Rafael menggelengkan kepala melihat tingkah adiknya dan mengacak gemas puncak
kepala Della.
“Kita sarapan saja dari pada harus diem-dieman gak jelas”
Rafael menyuapkan sesuap nasi dan lauk kedalam mulutnya, mengunya dengan santai
sembari menikmati sarapan dipagi yang cerah ini, akan tetapi cerahnya pagi ini
tak secerah hati Rafael.
“Kak Rafa ada masalah (?)” tanya Della disela-sela acara sarapan
mereka.
“Kakak masih merasa aneh saja dengan Hana yang kemarin
tiba-tiba saja datang dan menangis lalu tak lama pergi dengan mawah masamnya,
kelihatan banget anehnya kan (?)” ujar Rafael dan meminta persetujuan adiknya.
“Kalau Della rasa mungkin itu berhubungan dengan sang mama
yang gak kasih izin kak Hana berhubungan dengan kakak, saran Aku lebih baik
kakak jauhi kak Hana. Aku gak suka kalau mama kak Hana menghina kakak
terus-terusan” tutur Della. Kini bukan hanya tante Carolin saja namun juga Della
tak suka dengan kedekatan Rafael dan Hana, mungkin saja ini sudah bertanda
kalau Rafael dan Hana memang tak berjodoh. Sedikit titik cerah, Rafael mulai
mengetahui gadis yang mungkin menjadi jodoh sebenarnya.

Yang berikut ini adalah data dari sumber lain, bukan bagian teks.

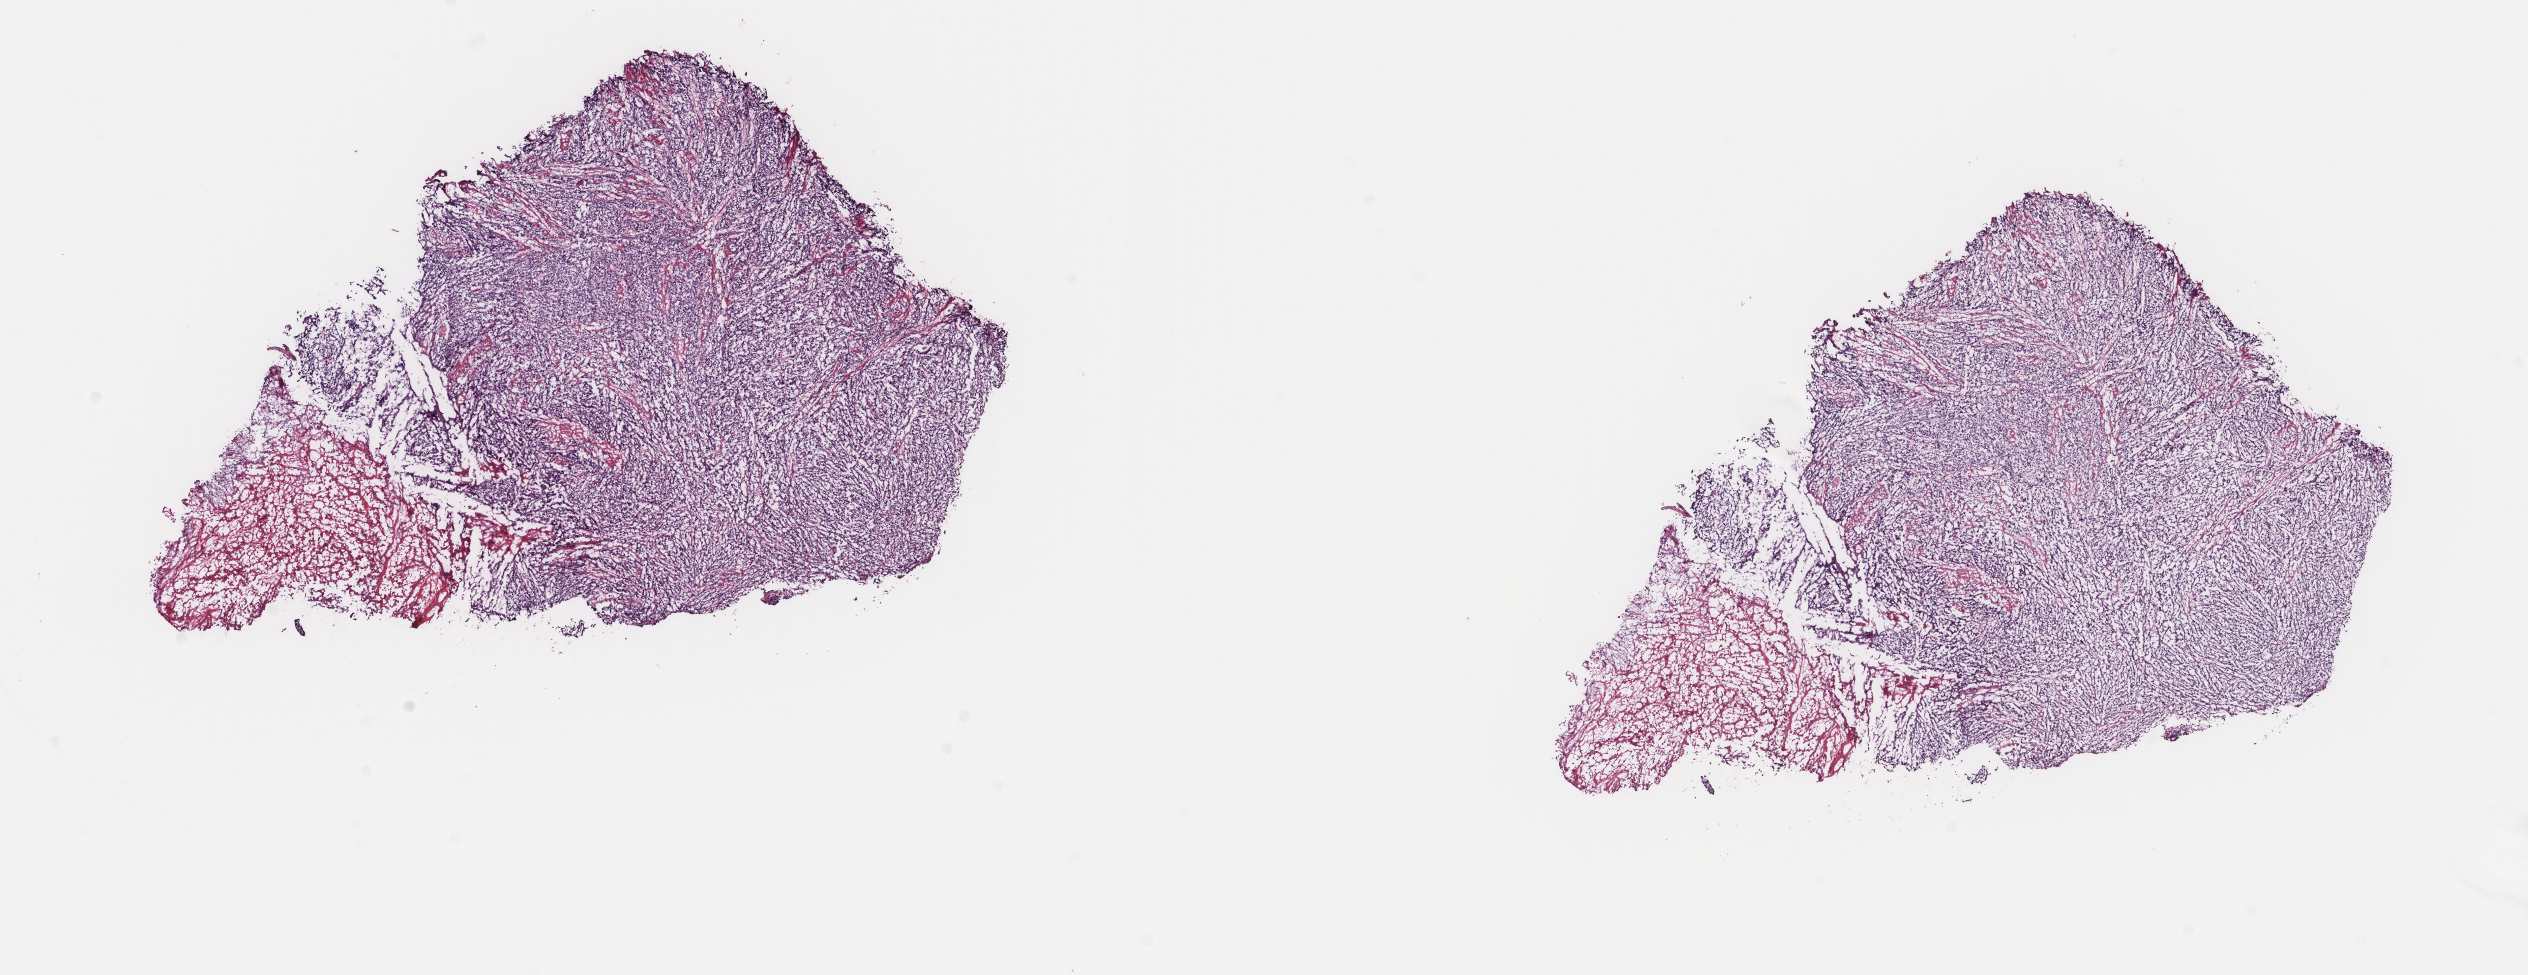
Digitized H&E tissue section (whole slide) — a low-resolution overview of the entire scanned area, about 20.1 x 7.7 mm; frozen section; primary tumour sample from the uterus. Patient: female, age at initial diagnosis 56 years. Histologic grade: G3 (poorly differentiated). Composition of this section per pathologist review: tumour cells 83%, tumour nuclei 98%, normal cells 0%, stromal cells 2%, necrosis 15%. Infiltration values recorded for this section: lymphocyte infiltration 15%, monocyte infiltration 5%, neutrophil infiltration 3%.
Pathologic diagnosis: Endometrioid adenocarcinoma, NOS (endometrium). Lymph nodes positive (case pathology): 1 of 2 examined. FIGO stage: IVB.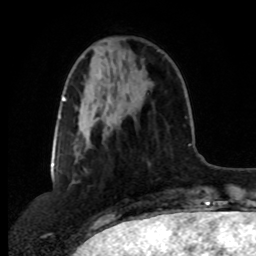
Breast MRI, one axial slice. Cropped to one breast. Dynamic contrast-enhanced series, time point 2 of 8 at this slice position (early post-contrast). 1.5 T. TE 4.2 ms, TR 7 ms. 2 mm slice thickness. 256 × 256 image matrix. Female patient.
Outlined on this slice (semi-automatic segmentation, software-assisted and operator-edited):
- enhancing-tissue mask used for the functional tumour volume (all voxels passing the contrast-enhancement thresholds inside the analysis volume; usually the tumour): bounding box [x1, y1, x2, y2] px = [103, 116, 124, 140]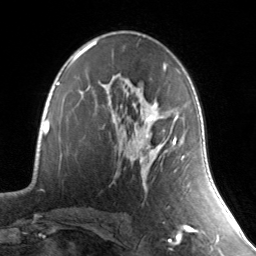
Breast MRI, one axial slice. Position 86 of 134 along the scan axis. Cropped to one breast. Dynamic contrast-enhanced series, time point 2 of 7 at this slice position (early post-contrast). 3 T. TE 1.7 ms, TR 4.6 ms. 1.2 mm slice thickness. 256 × 256 image matrix, field of view 165 × 165 mm. Female patient.
Structures marked on this image (semi-automatic segmentation, software-assisted and operator-edited):
- enhancing-tissue mask used for the functional tumour volume (all voxels passing the contrast-enhancement thresholds inside the analysis volume; usually the tumour): bounding box [x1, y1, x2, y2] px = [130, 114, 184, 168]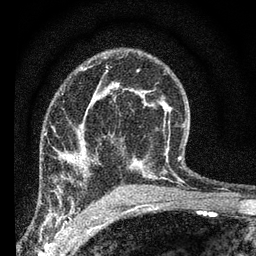
Breast MRI (dynamic contrast-enhanced), one axial slice; position 44 of 66 along the scan axis; cropped to one breast; dynamic contrast-enhanced series, time point 2 of 7 at this slice position (early post-contrast); 3 T; TE 2.2 ms, TR 6.8 ms; 2.4 mm slice thickness; 256 × 256 image matrix, field of view 130 × 130 mm. Female patient.
Annotated regions visible in this slice (semi-automatically segmented with operator editing):
- enhancing-tissue mask used for the functional tumour volume (all voxels passing the contrast-enhancement thresholds inside the analysis volume; usually the tumour): box from (x=64, y=157) to (x=91, y=180) px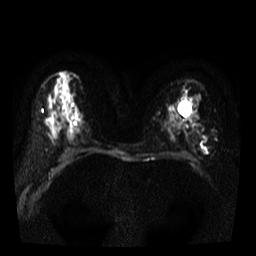
Breast MRI, one axial slice; position 22 of 38 along the scan axis; diffusion-weighted series; image 2 of 4 stored at this slice position (different b-values; order by instance number); 3 T; 5 mm slice thickness; 256 × 256 image matrix, field of view 320 × 320 mm. Female patient.
Structures marked on this image (outlined manually by an expert reader):
- tumour on diffusion-weighted imaging: box from (x=201, y=143) to (x=207, y=153) px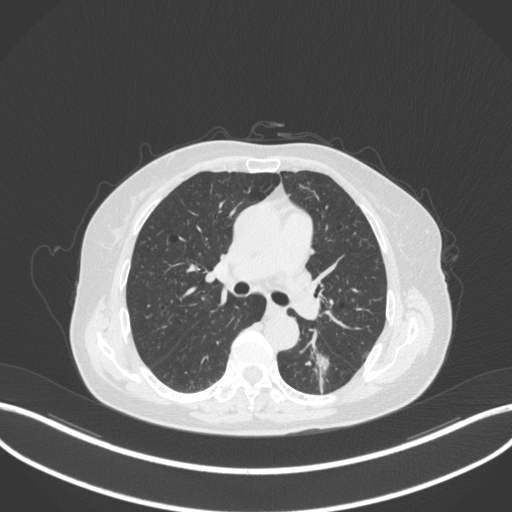
Chest CT, one axial slice; position 177 of 352 along the scan axis; lung window (W 1500 / L -600 HU); 512 × 512 image matrix, field of view 400 × 400 mm. Female patient, age 70 years. From the clinical record (not read from this slice): clinical TNM (as recorded): T1c N0 M0.
Annotated regions visible in this slice (rectangle marked by the reading radiologist):
- lung tumour (recorded histology: adenocarcinoma): box from (x=304, y=332) to (x=333, y=383) px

“Terus kamu lebih setuju kak dekat dengan siapa (?)” tanya
Rafael.
“Lili, dia gadis yang baik dan juga keluarga Lili tak pernah
menghina kita berbeda dengan mama kak Hana. Ayolah malam ini Aku mau kakak
menjadikan Lili sebagai kekasih kak Rafa” saran dan paksa Della pada sang
kakak. Rafael hanya tersenyum tanpa menanggapi ucapan sang adik, mungkin memang
sudah saatnya Rafael mengungkapkan perasaannya pada Lili dan mungkin malam ini
juga malam yang tepat.
“Oh yah ngomong-ngomong kamu sudah lihat gaun yang dikasih
tante Laura (?)” tanya Rafael.
“Udah kok kak tapi sayang gaunnya kekecilan jadi terpaksa
nanti malam Aku menggunakan gaun yang lain, dibanding kalau dipaksa bisa
membuat tubuhKu sakit semua” ujar Della berbohong. Malam ini yang pasti Della
akan memakai gaun pemberian Rangga, meski Della sendiri tak tau harus ikut
pergi bersama dengan Rangga atau datang kepesta ulang tahun ayah dari
sahabatnya.
“Terserak kamu, kakak gak mau ambil pusing” mereka kembali
melanjutkan acara sarapan mereka dengan obrolan kecil biasa. Seperti biasa
seusai makan Della yang membersihkan meja makan dan mencuci piring dan gelas
yang kotor, sedangkan Rafael lebih memilih menghirup udara segar pagi ini
diluar rumahnya. Menatap anak-anak kecil yang tengah bermain dihalaman rumahnya
dengan sebuah senyum riang, terlihat begitu menggemaskan mereka seperti tanpa
sebuah beban.
***
Hana, gadis ini memukul kepalanya sendiri, berusaha mengusir
bayang-bayang pria bermata sipit. Membayangkan semua yang telah mereka lalu
bersama, canda tawa selalu mengiringi setiap kebersama mereka. Melupakan semua
itu sebuah hal yang mustahil untuk Hana, apalagi Rafael telah menguci rapat
hati Hana, hingga tak seorang pun yang bisa menggantikan posisi Rafael. Apa
yang didengar Hana dari sang papa kemarin ikut pula terbayang-bayang oleh Hana,
bayangan kebersamaan Hana dengan Rafael dan kenyataan Hana adik dari Rafael,
selalu berputar silih berganti membuat Hana merasa gila. Kalau bisa memilih
lebih baik Hana tak mengenal siapa itu Rafael, dibading mengenal Rafael harus
menerima kenyataan pahit ini.
“Dia tak jauh dari kehidupan kamu, bahkan mungkin kamu sudah
mengenal dekat dengan mereka”
“Mereka adalah Rafael dan Hana”
Hana masih tak percaya dengan apa yang didengar, semua seperti
mimpi buruk unuknya. Hati Hana yang paling kecil pun menolak semua kata-kata
itu, menolak kenyataan yang mungkin memang sebuah kenyataan yang sebenarnya.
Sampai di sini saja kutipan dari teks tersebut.